The agent executes an action/ interacts with the environment and only then gets a state from the environment hence action is the first thing in an MDP process. This is the reason the summation over actions can be taken outside/ common

\[\begin{equation}\begin{split} &=\sum_{a \in A}\pi(a|s)\sum_{r\in \textbf{R}}\sum_{s' \in S}rp(s',r|s,a) + \gamma\sum_{a' \in A}\pi(a'|s')\sum_{r'\in \textbf{R}}\sum_{s'' \in S}r'p(s'',r'|s',a') + \gamma^2\mathbb{E}_\pi[G_{t+2} | S_{t+1} = s'] \\ &= \sum_{a \in A}\pi(a|s)\sum_{r\in \textbf{R}}\sum_{s' \in S}p(s',r|s,a)(r + \gamma(\sum_{a' \in A}\pi(a'|s')\sum_{r'\in \textbf{R}}\sum_{s'' \in S}r'p(s'',r'|s',a') + \gamma\mathbb{E}_\pi[G_{t+2} | S_{t+1} = s'])) \\ &= \sum_{a \in A}\pi(a|s)\sum_{r\in \textbf{R}}\sum_{s' \in S}p(s',r|s,a)(r + \gamma(V_{\pi}(s'))) \end{split}\end{equation}\]
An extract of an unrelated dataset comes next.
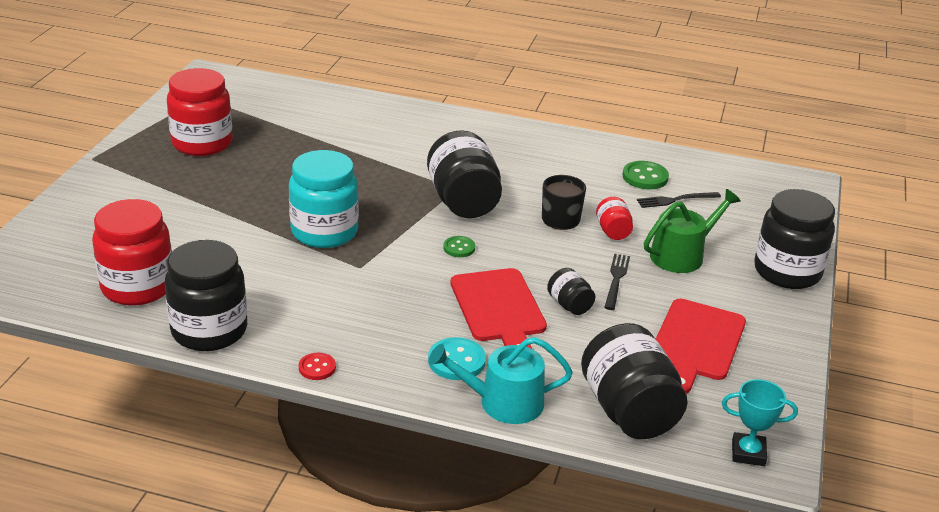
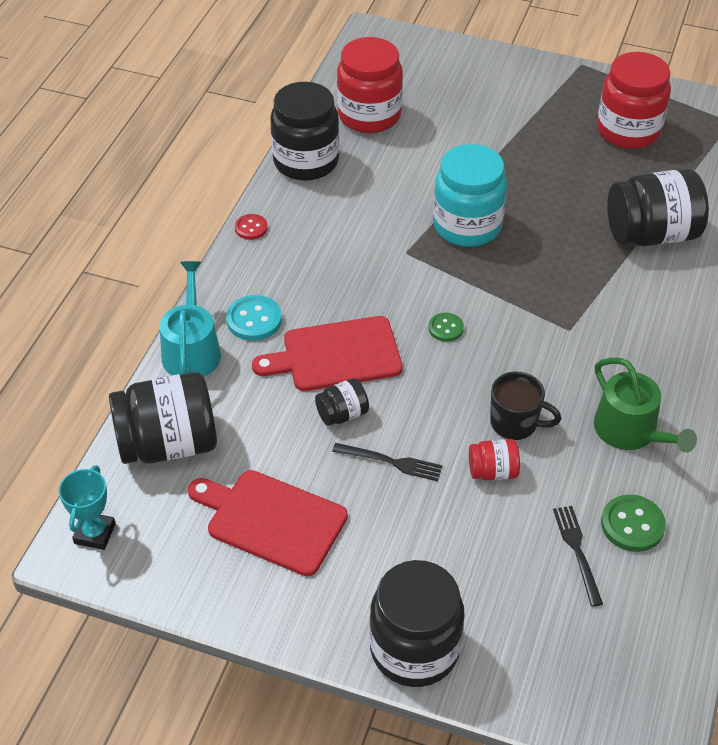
camera: 95 degrees right, 15 degrees up
black jar [427,130,502,218] -> black jar moved to [607,169,709,246]
green watering can [644,189,741,273] -> green watering can moved to [594,358,697,453]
but because \(r \doteq r(s) = r(s’)\) \([\)as reward is a consequence of state (transition) \(]\) summing over rewards is equal to summing over next states hence in \((5)\) and \((9)\) we can safely drop one summation and rewrite each of them as follows:

\[\begin{equation}\begin{split}\mathbb{E}_\pi[R_{t+1} | S_t = s] &=\sum_{s'}\sum_{a}r(s)\pi(a|s)p(s',r|s,a)\end{split}\end{equation}\]

and,

\[\begin{equation}\begin{split}V_{\pi}(s)&= \sum_{a \in A}\pi(a|s)\sum_{s' \in S}p(s',r|s,a)(r(s) + \gamma(V_{\pi}(s'))) \end{split}\end{equation}\]

Here \(p(s’,r|s,a)\) is called the dynamics of the agent in the environment and \(\pi(a|s)\) is called the policy.